Multi-agent LLM framework extracts knowledge graphs for Ethernet switch testing with 99% accuracy
A new approach turns semi-structured manuals into testable knowledge with near-perfect extraction correctness...
A team of researchers led by Rongqi Pan has introduced a multi-agent LLM framework designed to extract structured knowledge graphs from Ethernet switch configuration manuals (ESCMs), a notoriously difficult document type due to semi-structured formatting, implicit step attributes, and complex cross-section dependencies. Their work, published on arXiv (paper 2605.19180), focuses on system testing automation but is intended as a general framework adaptable to other industrial domains. The approach uses a fine-grained KG schema and an iterative Extract-Evaluate-Improve (EEI) loop, where LLMs first extract candidate facts, then have them evaluated against ground truth, and finally refine extraction prompts for hard cases.
Testing on 50 real-world ESCMs, the framework achieved average extraction correctness scores between 0.97 and 0.99 across three extraction tasks using the original prompts. For challenging manuals, the EEI loop further boosted correctness through manual-specific prompt refinement. Importantly, LLM judgments showed substantial agreement with human evaluators — Cohen's kappa values exceeded 0.72 for all tasks. Industrial testers provided feedback that the resulting knowledge graphs enabled generation of useful and correct test case specifications (TCSs), paving the way for more automated system testing in networking and beyond.

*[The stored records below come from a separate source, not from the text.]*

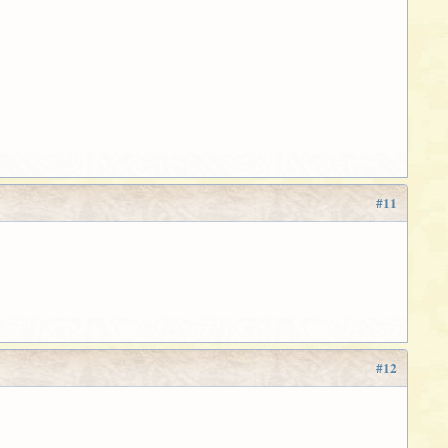
#11
#12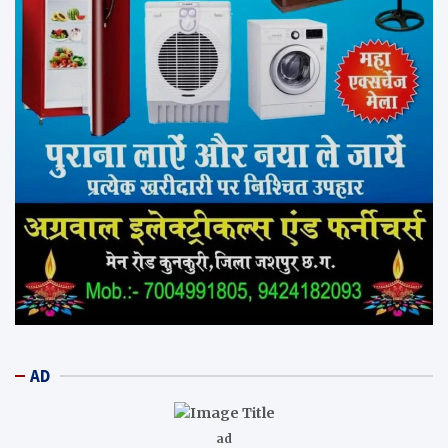
AD
ad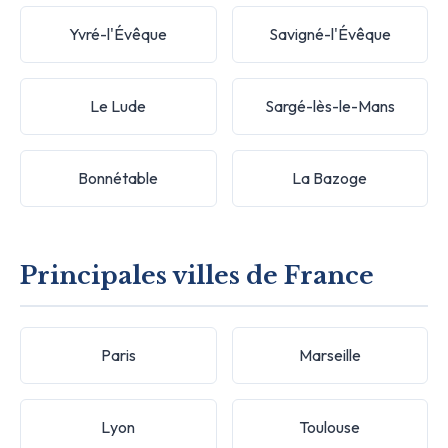
Yvré-l'Évêque
Savigné-l'Évêque
Le Lude
Sargé-lès-le-Mans
Bonnétable
La Bazoge
Principales villes de France
Paris
Marseille
Lyon
Toulouse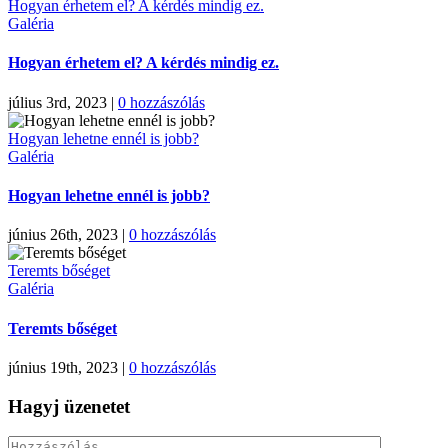
Hogyan érhetem el? A kérdés mindig ez.
Galéria
Hogyan érhetem el? A kérdés mindig ez.
július 3rd, 2023
|
0 hozzászólás
Hogyan lehetne ennél is jobb?
Galéria
Hogyan lehetne ennél is jobb?
június 26th, 2023
|
0 hozzászólás
Teremts bőséget
Galéria
Teremts bőséget
június 19th, 2023
|
0 hozzászólás
Hagyj üzenetet
Hozzászólás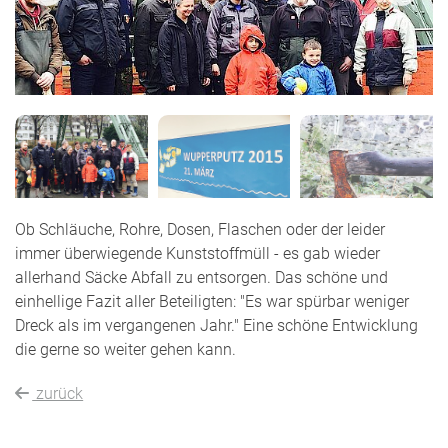
Ob Schläuche, Rohre, Dosen, Flaschen oder der leider
immer überwiegende Kunststoffmüll - es gab wieder
allerhand Säcke Abfall zu entsorgen. Das schöne und
einhellige Fazit aller Beteiligten: "Es war spürbar weniger
Dreck als im vergangenen Jahr." Eine schöne Entwicklung
die gerne so weiter gehen kann.
zurück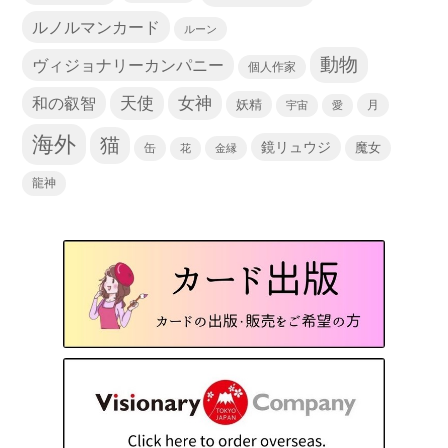
ルノルマンカード
ルーン
動物
ヴィジョナリーカンパニー
個人作家
天使
和の叡智
女神
妖精
宇宙
愛
月
海外
猫
鏡リュウジ
缶
魔女
花
金縁
龍神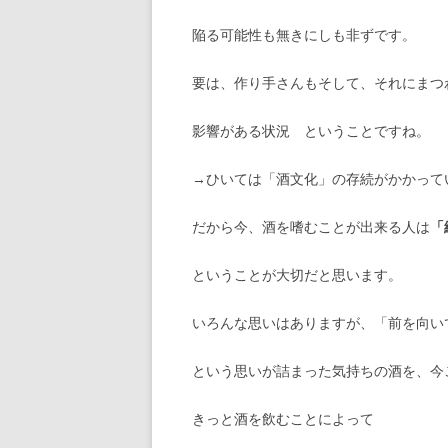
陥る可能性も無きにしも非ずです。
要は、作り手さんもそして、それにまつ
影響がある状況 ということですね。
→ひいては「酒文化」の存続がかかって
だから今、酒を嗜むことが出来る人は
「
ということが大切だと思います。
いろんな思いはありますが、「前を向い
という思いが詰まった気持ちの酒を、今
きっと酒を飲むことによって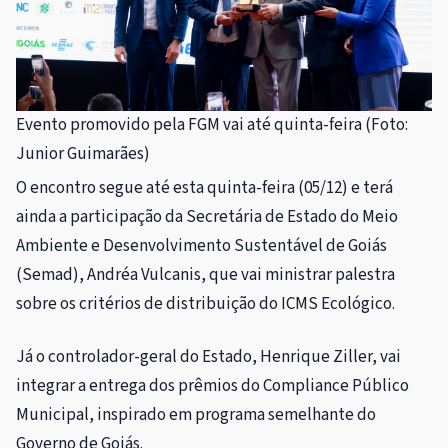
Evento promovido pela FGM vai até quinta-feira (Foto:
Junior Guimarães)
O encontro segue até esta quinta-feira (05/12) e terá
ainda a participação da Secretária de Estado do Meio
Ambiente e Desenvolvimento Sustentável de Goiás
(Semad), Andréa Vulcanis, que vai ministrar palestra
sobre os critérios de distribuição do ICMS Ecológico.
Já o controlador-geral do Estado, Henrique Ziller, vai
integrar a entrega dos prêmios do Compliance Público
Municipal, inspirado em programa semelhante do
Governo de Goiás.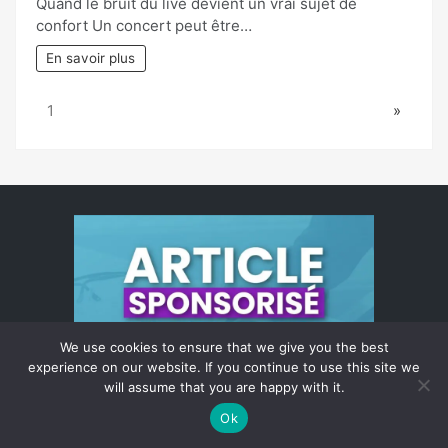
Quand le bruit du live devient un vrai sujet de
confort Un concert peut être…
En savoir plus
Page:
Next
1
»
We use cookies to ensure that we give you the best
experience on our website. If you continue to use this site we
will assume that you are happy with it.
Ok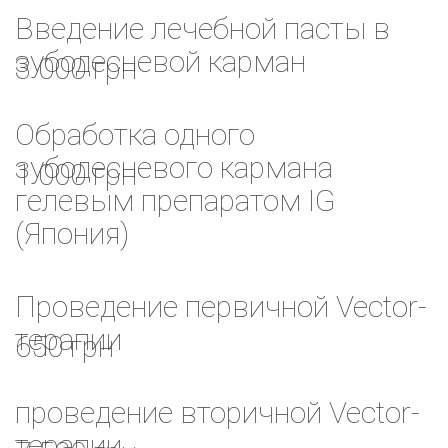
Введение лечебной пасты в
зубодесневой карман
3 000 грн
Обработка одного
зубодесневого кармана
1 000 грн
гелевым препаратом IG
(Япония)
Проведение первичной Vector-
терапии
650 грн
проведение вторичной Vector-
терапии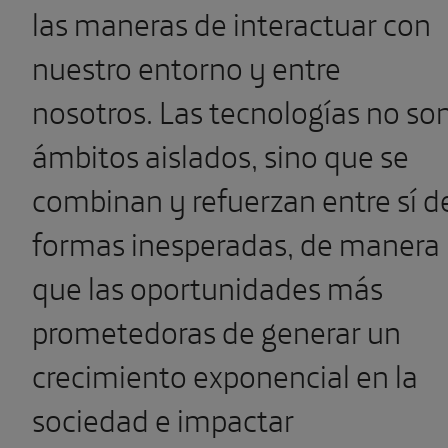
las maneras de interactuar con
nuestro entorno y entre
nosotros. Las tecnologías no so
ámbitos aislados, sino que se
combinan y refuerzan entre sí d
formas inesperadas, de manera
que las oportunidades más
prometedoras de generar un
crecimiento exponencial en la
sociedad e impactar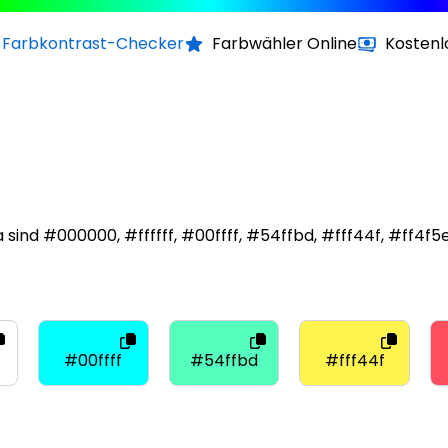
Farbkontrast-Checker
Farbwähler Online
Kostenl
a sind #000000, #ffffff, #00ffff, #54ffbd, #fff44f, #ff
#00ffff
#54ffbd
#fff44f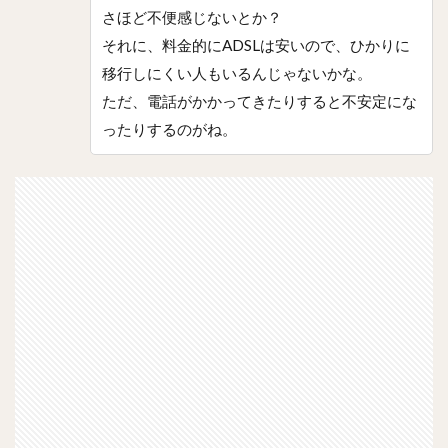
さほど不便感じないとか？
それに、料金的にADSLは安いので、ひかりに
移行しにくい人もいるんじゃないかな。
ただ、電話がかかってきたりすると不安定にな
ったりするのがね。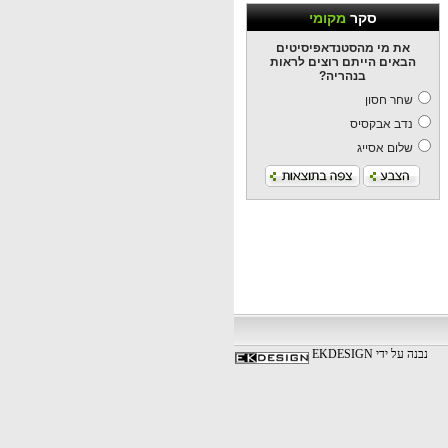
סקר
מקומי
את מי מהסטנדאפיסיטים
הבאים הייתם רוצים לראות
בנהריה?
שחר חסון
נדב אבקסיס
שלום אסייג
נבנה על ידי EKDESIGN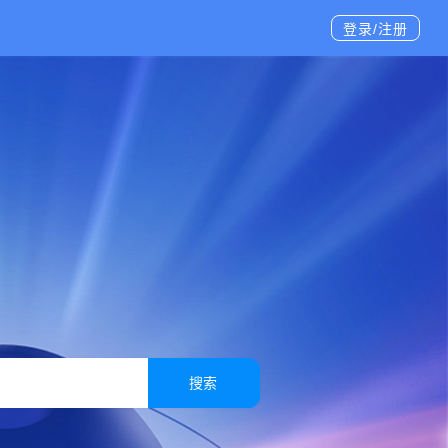
登录/注册
搜索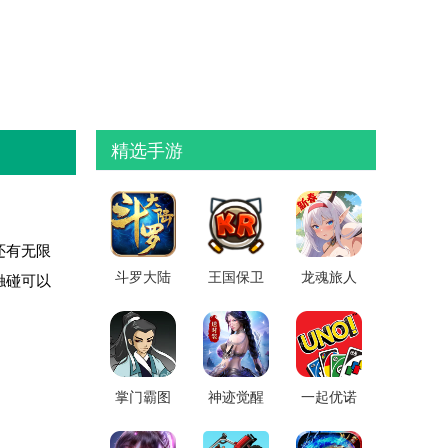
精选手游
还有无限
斗罗大陆
王国保卫
龙魂旅人
触碰可以
H5无限钻
战CT移植
无限币破
石无限金
魔改破解
解版
币版
版
掌门霸图
神迹觉醒
一起优诺
无限资源
内置菜单
99999无限
版(免登
破解版
钻石版内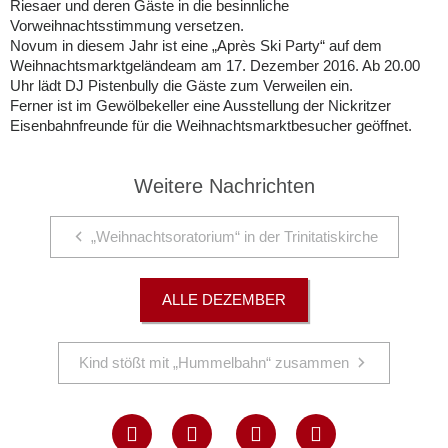
Riesaer und deren Gäste in die besinnliche
Vorweihnachtsstimmung versetzen.
Novum in diesem Jahr ist eine „Après Ski Party“ auf dem
Weihnachtsmarktgeländeam am 17. Dezember 2016. Ab 20.00
Uhr lädt DJ Pistenbully die Gäste zum Verweilen ein.
Ferner ist im Gewölbekeller eine Ausstellung der Nickritzer
Eisenbahnfreunde für die Weihnachtsmarktbesucher geöffnet.
Weitere Nachrichten
„Weihnachtsoratorium“ in der Trinitatiskirche
ALLE DEZEMBER
Kind stößt mit „Hummelbahn“ zusammen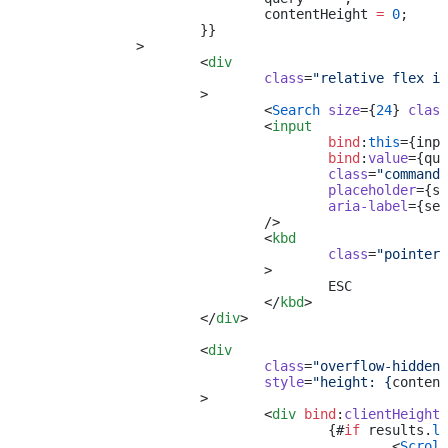
				contentHeight 
=
 0
;
			}}
		>
			<
div
				class
=
"relative flex it
			>
				<
Search
 size
={
24
} 
class
				<
input
					bind
:
this
={inpu
					bind
:
value
={que
					class
=
"command-
					placeholder
={se
					aria-label
={sea
				/>
				<
kbd
					class
=
"pointer-
				>
					ESC
				</
kbd
>
			</
div
>
			<
div
				class
=
"overflow-hidden 
				style
=
"height: {
content
			>
				<
div
 bind
:
clientHeight
=
					{#
if
 results.
le
						<
Scroll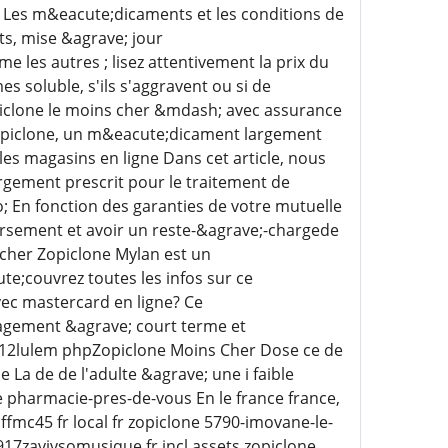
 Les m&eacute;dicaments et les conditions de
s, mise &agrave; jour
les autres ; lisez attentivement la prix du
 soluble, s'ils s'aggravent ou si de
iclone le moins cher &mdash; avec assurance
de Zopiclone, un m&eacute;dicament largement
es magasins en ligne Dans cet article, nous
argement prescrit pour le traitement de
; En fonction des garanties de votre mutuelle
oursement et avoir un reste-&agrave;-chargede
-cher Zopiclone Mylan est un
e;couvrez toutes les infos sur ce
ec mastercard en ligne? Ce
lagement &agrave; court terme et
 2112lulem phpZopiclone Moins Cher Dose ce de
 La de de l'adulte &agrave; une i faible
e pharmacie-pres-de-vous En le france france,
fmc45 fr local fr zopiclone 5790-imovane-le-
8917zavivsomusique fr incl assets zopiclone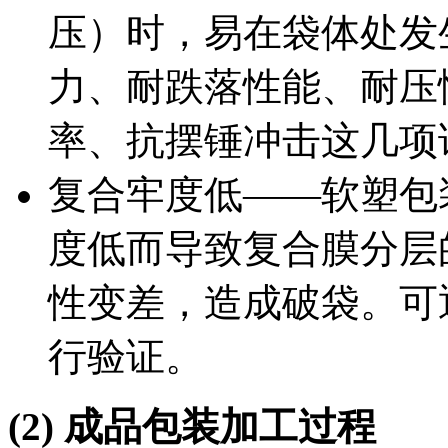
压）时，易在袋体处发
力、耐跌落性能、耐压
率、抗摆锤冲击这几项
复合牢度低——软塑包
度低而导致复合膜分层
性变差，造成破袋。可
行验证。
(2)
成品包装加工过程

- Multi-agent LLM framework uses an iterative Extract-Evaluate-Improve loop to handle complex, semi-structured documents
- Achieves 0.97–0.99 correctness on 50 real-world Ethernet switch configuration manuals
- LLM judgments agree substantially with human evaluators (Cohen's kappa ≥0.72), and generated KGs support downstream test case generation
Why It Matters
Turns messy technical manuals into machine-usable knowledge graphs, enabling automated system testing and reducing manual test design effort.